Как невозможно забыть первый поцелуй, первый, выпитый в беседке, стакан портвейна, первую, выкуренную в кружок, сигарету, точно так же не может тонко чувствующий человек не сохранить в потаенном уголке памяти свои первые джинсы.
Первую девушку, которую я поцеловал, звали Оля. Она была очень глупая.
Первый мой портвейн также носил женское имя “Хирса”. Он был очень вкусный.
Первая сигарета, которую я попробовал, называлась “Дукат”. Она была очень противная.
Первые джинсы, которые я надел, назывались “Wrangler”. Они были прекрасны.
Случилось это в одна тысяча девятьсот шестьдесят шестом году. Я уже несколько месяцев как работал на телевидении, располагавшемся по известному всей стране адресу: Шаболовка, 53. Следует отметить, что среди бойцов идеологического фронта униформа главного идейного противника пользовалась, как ни горько это признать, необычайной популярностью. Не оттого ли спустя много лет именно в этой среде возник профессиональный термин “джинса”? На мои польские техасы коллеги поглядывали с плохо скрываемым презрением, что меня, в то время нервного и впечатлительного, очень тяготило. И можно представить, что испытал я, когда знакомый звуковик однажды спросил:
— Старичок, джины (именно так, с ударением на последнем слоге — И.И.) не нужны? Дудки.
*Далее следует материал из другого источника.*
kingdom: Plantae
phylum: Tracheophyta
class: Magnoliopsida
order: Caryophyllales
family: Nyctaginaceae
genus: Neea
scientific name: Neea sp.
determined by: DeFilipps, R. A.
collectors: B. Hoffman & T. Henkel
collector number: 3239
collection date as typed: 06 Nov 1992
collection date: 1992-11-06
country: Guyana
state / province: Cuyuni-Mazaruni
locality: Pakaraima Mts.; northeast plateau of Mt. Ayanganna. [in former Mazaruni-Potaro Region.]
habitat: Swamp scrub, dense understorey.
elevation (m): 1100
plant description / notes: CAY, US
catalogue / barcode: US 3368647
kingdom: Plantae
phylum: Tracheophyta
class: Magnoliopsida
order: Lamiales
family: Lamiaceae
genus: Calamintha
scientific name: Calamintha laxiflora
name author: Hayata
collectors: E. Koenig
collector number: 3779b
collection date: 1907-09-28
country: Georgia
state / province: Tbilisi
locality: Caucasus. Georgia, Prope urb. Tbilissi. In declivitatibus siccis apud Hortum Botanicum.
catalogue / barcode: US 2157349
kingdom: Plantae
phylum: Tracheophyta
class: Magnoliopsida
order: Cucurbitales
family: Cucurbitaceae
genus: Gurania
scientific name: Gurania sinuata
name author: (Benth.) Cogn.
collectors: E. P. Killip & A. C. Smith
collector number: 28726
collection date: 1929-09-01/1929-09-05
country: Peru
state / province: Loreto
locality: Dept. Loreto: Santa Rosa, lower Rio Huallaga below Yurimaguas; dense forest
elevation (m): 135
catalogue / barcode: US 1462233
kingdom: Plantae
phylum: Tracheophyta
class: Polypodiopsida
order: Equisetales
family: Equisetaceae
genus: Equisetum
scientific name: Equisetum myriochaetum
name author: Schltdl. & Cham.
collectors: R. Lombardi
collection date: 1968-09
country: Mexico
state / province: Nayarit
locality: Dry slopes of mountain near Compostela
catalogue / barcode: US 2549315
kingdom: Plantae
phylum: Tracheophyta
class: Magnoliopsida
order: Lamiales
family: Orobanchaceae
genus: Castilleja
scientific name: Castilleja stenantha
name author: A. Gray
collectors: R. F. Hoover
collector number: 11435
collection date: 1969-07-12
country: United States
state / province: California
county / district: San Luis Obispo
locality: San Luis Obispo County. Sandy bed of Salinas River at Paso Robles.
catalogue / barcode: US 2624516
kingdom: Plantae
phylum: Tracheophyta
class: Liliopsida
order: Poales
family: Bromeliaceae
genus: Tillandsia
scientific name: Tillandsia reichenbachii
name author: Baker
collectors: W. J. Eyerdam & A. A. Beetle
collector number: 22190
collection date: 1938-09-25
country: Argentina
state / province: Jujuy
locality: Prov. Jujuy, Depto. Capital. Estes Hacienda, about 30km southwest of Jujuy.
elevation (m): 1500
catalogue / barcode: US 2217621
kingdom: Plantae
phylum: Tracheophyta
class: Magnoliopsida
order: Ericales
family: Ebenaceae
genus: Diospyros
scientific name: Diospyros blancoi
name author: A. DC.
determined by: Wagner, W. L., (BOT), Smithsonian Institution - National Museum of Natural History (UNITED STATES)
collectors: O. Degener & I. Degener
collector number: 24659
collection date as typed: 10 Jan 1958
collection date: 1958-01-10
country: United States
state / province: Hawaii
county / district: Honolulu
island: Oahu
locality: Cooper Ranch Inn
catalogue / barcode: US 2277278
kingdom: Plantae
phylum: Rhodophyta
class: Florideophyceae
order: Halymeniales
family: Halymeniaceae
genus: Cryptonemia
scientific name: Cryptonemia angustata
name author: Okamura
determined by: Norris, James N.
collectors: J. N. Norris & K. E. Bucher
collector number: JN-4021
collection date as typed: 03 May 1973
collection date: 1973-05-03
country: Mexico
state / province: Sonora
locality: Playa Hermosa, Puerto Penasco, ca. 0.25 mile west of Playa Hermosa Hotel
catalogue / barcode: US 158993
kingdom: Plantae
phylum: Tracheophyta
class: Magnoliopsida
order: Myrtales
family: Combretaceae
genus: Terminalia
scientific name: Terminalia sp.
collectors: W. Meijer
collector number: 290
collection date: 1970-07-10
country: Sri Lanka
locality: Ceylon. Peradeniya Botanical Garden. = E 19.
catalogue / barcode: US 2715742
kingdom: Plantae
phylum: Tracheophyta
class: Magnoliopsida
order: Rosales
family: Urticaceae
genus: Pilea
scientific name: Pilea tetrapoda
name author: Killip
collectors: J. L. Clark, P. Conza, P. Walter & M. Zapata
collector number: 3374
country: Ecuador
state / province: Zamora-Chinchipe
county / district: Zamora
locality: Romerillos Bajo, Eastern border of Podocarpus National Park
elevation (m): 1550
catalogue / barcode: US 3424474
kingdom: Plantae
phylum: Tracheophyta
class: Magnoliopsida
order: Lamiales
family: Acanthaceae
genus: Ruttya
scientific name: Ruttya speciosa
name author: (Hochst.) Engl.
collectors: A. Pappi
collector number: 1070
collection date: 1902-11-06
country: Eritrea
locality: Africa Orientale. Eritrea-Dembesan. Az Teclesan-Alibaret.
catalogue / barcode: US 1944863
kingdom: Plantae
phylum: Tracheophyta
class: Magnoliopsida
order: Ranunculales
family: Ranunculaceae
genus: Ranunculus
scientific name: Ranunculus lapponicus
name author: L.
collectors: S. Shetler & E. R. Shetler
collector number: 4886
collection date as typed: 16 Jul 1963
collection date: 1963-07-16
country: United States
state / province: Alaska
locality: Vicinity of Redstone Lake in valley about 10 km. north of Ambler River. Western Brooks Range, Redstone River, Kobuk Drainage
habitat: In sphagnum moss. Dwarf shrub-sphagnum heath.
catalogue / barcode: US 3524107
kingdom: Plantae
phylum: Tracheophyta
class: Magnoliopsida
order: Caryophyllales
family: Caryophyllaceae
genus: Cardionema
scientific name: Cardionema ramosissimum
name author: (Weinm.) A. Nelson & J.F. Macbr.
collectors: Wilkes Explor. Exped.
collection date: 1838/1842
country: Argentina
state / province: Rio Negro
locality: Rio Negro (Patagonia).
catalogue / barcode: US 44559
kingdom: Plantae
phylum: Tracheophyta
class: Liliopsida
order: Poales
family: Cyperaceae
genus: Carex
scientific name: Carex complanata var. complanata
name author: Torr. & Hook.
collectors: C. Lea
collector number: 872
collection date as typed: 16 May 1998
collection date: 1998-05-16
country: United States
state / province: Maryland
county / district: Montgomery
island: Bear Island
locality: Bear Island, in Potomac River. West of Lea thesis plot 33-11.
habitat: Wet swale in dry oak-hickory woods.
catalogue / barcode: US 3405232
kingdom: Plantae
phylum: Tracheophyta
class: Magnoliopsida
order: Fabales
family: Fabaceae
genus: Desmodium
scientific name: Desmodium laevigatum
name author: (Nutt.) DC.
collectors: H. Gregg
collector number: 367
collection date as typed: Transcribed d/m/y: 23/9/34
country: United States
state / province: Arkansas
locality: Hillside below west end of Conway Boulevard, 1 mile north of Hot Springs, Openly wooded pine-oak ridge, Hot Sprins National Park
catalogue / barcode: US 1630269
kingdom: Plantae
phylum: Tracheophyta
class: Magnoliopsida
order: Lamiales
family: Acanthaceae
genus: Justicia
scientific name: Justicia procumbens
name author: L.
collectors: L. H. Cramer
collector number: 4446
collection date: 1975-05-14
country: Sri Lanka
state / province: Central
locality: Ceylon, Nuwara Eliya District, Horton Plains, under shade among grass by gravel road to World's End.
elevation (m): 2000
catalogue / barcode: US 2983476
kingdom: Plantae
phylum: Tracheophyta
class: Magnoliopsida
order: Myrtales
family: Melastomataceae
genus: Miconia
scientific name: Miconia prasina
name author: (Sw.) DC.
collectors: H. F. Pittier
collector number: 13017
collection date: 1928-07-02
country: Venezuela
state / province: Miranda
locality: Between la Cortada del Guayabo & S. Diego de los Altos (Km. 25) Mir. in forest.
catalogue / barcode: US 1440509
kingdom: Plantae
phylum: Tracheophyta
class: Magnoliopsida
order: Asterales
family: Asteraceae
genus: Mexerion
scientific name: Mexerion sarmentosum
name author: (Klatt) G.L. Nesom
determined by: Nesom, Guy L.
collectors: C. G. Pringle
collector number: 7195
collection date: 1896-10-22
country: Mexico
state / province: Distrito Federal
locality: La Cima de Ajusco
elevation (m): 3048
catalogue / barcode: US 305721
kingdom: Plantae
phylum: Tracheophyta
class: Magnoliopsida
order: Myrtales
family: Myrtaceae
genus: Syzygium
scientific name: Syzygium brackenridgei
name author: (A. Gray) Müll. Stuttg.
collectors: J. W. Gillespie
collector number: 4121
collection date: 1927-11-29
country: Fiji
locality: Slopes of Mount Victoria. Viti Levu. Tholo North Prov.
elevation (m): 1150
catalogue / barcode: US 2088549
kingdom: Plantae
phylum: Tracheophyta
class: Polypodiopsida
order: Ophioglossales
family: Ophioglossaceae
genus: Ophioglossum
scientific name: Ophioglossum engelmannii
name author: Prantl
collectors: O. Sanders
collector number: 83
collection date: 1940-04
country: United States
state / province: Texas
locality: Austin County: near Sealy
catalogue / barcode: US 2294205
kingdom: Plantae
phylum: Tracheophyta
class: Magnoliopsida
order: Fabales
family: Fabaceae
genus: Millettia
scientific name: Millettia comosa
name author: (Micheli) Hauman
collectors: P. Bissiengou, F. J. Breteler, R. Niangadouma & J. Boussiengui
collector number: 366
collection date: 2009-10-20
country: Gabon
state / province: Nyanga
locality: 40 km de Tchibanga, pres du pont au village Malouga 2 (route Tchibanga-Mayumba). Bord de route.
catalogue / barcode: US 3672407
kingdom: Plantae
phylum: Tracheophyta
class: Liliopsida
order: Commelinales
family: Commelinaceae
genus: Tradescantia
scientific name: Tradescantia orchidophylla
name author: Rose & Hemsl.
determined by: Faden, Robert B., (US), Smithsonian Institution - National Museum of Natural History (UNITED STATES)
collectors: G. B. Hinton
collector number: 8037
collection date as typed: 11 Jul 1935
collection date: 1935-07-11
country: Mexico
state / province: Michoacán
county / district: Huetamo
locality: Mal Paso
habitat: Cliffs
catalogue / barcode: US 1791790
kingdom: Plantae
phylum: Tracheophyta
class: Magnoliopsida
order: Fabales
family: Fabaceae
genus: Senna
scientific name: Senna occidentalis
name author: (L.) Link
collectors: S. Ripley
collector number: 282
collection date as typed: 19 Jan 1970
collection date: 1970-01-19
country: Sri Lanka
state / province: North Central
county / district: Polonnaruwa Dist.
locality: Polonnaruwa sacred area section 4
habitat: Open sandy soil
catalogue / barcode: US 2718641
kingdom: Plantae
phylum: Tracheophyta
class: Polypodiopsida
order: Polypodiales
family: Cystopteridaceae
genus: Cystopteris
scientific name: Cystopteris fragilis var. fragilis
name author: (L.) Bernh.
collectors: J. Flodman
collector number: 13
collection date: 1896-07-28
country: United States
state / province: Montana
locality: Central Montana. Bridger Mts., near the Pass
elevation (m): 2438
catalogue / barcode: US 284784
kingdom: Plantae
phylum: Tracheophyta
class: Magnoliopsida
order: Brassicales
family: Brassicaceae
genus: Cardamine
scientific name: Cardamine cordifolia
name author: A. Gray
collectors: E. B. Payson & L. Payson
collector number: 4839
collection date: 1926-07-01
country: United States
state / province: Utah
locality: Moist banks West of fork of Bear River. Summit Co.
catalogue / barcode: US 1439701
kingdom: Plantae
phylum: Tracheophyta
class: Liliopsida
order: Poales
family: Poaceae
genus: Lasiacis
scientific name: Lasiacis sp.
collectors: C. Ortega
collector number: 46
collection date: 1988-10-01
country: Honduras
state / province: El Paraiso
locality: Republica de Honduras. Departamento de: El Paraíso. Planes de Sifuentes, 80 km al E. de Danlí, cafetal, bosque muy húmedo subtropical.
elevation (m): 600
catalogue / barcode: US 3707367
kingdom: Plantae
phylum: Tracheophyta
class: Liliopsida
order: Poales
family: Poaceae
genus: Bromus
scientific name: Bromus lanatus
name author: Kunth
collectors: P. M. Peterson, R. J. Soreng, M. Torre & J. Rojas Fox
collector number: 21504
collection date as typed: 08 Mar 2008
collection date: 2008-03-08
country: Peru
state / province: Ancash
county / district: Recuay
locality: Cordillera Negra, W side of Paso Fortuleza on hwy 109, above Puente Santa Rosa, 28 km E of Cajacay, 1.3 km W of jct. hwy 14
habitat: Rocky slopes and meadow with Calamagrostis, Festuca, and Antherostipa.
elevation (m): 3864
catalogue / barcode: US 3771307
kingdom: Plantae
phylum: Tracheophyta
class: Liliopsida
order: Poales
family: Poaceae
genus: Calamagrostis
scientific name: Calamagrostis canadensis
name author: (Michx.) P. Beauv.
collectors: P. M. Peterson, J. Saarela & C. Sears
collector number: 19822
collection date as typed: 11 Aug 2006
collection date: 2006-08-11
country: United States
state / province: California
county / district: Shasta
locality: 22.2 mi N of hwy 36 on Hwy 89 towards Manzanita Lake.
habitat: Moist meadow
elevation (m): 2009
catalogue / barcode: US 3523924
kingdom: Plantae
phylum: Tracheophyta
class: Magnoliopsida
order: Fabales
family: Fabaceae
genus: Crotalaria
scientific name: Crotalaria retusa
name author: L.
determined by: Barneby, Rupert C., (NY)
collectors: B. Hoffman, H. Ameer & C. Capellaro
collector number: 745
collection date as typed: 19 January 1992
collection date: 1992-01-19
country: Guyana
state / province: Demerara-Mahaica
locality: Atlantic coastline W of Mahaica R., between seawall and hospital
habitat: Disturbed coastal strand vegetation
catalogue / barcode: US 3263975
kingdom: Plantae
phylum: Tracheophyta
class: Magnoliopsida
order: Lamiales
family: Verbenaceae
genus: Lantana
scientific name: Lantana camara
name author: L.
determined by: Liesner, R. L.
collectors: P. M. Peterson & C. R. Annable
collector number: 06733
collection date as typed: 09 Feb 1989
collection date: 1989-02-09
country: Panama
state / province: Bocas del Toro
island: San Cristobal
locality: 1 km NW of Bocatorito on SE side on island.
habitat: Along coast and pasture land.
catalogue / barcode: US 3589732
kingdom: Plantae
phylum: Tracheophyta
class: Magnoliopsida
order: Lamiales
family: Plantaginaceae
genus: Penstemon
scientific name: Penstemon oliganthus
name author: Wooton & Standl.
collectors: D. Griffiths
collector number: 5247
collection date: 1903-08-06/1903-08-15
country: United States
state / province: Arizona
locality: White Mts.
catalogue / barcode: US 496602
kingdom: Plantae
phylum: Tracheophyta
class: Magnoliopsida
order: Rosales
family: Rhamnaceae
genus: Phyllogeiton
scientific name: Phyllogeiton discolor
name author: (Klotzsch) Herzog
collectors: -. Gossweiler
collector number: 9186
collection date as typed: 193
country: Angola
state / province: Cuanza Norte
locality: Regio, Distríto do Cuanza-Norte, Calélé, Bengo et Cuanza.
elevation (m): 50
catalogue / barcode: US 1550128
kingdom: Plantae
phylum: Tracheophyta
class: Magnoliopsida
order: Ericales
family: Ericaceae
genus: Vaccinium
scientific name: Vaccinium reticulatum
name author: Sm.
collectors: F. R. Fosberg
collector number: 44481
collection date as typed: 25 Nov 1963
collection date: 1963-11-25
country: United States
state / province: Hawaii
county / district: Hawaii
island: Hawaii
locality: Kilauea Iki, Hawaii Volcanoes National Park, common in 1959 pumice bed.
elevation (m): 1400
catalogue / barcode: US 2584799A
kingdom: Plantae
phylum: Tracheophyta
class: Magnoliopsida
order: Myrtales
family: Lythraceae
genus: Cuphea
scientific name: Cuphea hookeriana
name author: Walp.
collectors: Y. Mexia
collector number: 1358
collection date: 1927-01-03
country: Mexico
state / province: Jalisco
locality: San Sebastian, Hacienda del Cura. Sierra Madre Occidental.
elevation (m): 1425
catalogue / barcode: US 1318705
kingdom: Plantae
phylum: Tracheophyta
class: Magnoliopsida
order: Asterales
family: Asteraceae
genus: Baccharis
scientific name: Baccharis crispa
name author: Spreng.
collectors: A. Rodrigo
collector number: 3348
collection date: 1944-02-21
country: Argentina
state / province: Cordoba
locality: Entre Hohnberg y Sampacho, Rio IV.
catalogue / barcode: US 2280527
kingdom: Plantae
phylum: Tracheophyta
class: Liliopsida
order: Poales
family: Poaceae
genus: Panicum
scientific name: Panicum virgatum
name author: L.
— Штатские? — задохнулся я.
— Вранглер.
— Сколько?
— Тридцатник, старичок. Ненадеванные. Мерить будешь? – и он протянул мне пакет
Размер брюк в ту далекую пору я имел сорок четвертый. Эти же были максимум сорок два. Я честно проносил их три дня, а на четвертый, с трудом сдерживая злые слезы, толкнул своему школьному приятелю Вове Соколову. Причем за двадцать, поскольку считал, что вещь уже ношенная. Ему они, кстати, были чуть великоваты.
Следующие фирменные джинсы появились у меня лет через семь. Все это время образ волшебных штанов не давал мне покоя. Нереализованная мечта постепенно переместилась в подсознание. Мои романтические сверстники, как и положено, во сне летали. Я же стал видеть джинсовые сны. Развивались они примерно по одному сценарию. Я оказывался за границей. Как правило, это была одна из стран народной демократии. Румыния, Польша, в лучшем случае, Югославия. Первый вопрос, который я задавал аборигенам, звучал просто: “Где тут у вас продаются джинсы?”. Магазин всегда выглядел абсолютно одинаково – маленькая, грязная, плохо освещенная лавчонка, типа нашего сельпо. Среди наваленного барахла, где-то там, на самой дальней полке они должны лежать. Каждый раз, когда, казалось, только протяни руку --и синяя птица забьется в ней, я просыпался. Однажды старина Фрейд сжалился надо мной и отправил в Америку. Видимо, посчитав, что можно, поскольку положенное количество соцстран я уже посетил. Америка оказалось ровно такой, какой показывал ее в своих телерепортажах Валентин Зорин. Темная улица, обшарпанные дома, выщербленная мостовая, тускло поблескивающие трамвайные рельсы. Вокруг, естественно, негры. А вот и знакомое сельпо. Но никакого барахла и в помине. Все полки сверху донизу забиты исключительно “Левисами”, “Ли”, “Монтаной” и — конечно же! — вожделенным “Вранглером” или “Рэнглером”, как именуют его эти полудурки. На негнущихся ногах я подхожу к этим россыпям, и в этот момент – ночевал я в гостях – подо мной складывается раскладушка. Больше они мне не снились.
Сегодня эти дерюжные портки продаются на каждом шагу. Само слово “дефицит” воспринимается лишь в сочетании с “иммуно”. Что же снится тебе, юноша ХХI века? Молчит. Не дает ответа.